Measure radon levels
Once the pods are collected, they are then analysed to determine the radon level in the property, expressed in Becquerels per cubic metre (Bq/m3).
The average level in the UK is around 20 Bq/m3, and if a home is above 200Bq/m3 then remediation measures should be taken.
When it comes to tackling radon the type of remediation measures will vary by location and level detected.
For low levels of radon, it can be as simple as improving ventilation in the home coupled with sealing cracks in walls and floors.

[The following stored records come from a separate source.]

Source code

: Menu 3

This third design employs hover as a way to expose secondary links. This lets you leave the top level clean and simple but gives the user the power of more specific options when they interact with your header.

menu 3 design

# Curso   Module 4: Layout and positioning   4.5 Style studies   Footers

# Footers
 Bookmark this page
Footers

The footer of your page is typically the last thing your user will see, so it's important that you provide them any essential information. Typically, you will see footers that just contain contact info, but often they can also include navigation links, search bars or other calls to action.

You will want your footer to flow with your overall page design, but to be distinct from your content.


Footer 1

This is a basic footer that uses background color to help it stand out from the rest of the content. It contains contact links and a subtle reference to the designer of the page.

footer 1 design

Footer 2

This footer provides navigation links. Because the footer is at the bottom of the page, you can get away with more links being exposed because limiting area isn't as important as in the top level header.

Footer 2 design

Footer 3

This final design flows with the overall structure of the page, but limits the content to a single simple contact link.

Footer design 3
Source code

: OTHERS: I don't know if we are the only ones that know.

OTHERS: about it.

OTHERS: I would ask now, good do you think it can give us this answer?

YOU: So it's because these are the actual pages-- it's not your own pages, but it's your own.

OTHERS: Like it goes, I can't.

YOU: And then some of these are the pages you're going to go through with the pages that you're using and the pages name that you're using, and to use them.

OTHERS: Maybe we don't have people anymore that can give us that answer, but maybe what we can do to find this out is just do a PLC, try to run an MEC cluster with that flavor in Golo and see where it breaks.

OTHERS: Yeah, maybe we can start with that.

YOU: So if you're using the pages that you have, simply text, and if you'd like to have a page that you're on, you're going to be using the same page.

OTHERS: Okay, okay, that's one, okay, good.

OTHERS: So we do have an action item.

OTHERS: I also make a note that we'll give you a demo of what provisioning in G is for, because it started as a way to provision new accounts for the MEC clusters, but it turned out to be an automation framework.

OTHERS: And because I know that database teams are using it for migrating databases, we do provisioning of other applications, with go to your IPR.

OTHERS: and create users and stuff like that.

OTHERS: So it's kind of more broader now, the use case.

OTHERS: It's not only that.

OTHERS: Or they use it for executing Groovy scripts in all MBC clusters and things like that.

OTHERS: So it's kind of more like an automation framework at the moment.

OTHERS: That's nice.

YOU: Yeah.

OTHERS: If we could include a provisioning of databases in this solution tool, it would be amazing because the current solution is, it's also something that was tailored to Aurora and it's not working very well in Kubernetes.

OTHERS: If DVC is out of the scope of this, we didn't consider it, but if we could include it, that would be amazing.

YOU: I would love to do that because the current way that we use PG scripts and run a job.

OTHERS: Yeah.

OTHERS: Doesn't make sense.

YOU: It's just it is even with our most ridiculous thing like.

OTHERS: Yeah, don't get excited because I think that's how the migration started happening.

Where higher levels are detected, Positive Input Ventilation (PIV) systems are a proven and effective way of significantly reducing radon gas levels. PIV forces contaminated air out of a home by introducing fresh air into the property. Located in the loft, PIV systems draw fresh air into the loft cavity where it is filtered via high grade ISO 45 per cent Coarse (G4 grade) or ISO ePM2.5 70 per cent (F7 grade) filters and warmed before being slowly added into the habitable areas of the house.
In properties with very high levels of radon an active radon sump may be necessary, fitted with a fan. Sumps work effectively under solid floors, and under suspended floors if the ground is covered with concrete or a membrane, drawing the gas out of the building and venting it to the atmosphere through pipes.
Once installed, it’s important the equipment is serviced to ensure they remain in good working order to maintain maximum efficiency and keep radon at safe levels. This will also help stop the build-up of grease and dirt damaging the systems and avoid future breakdowns.
Social housing providers in radon risk areas can gain peace of mind that they are meeting their duty of care to residents by working with experienced companies that can offer a complete solution to radon reduction. From testing, through to installing solutions and on-going maintenance, radon can be effectively tackled to keep residents safe.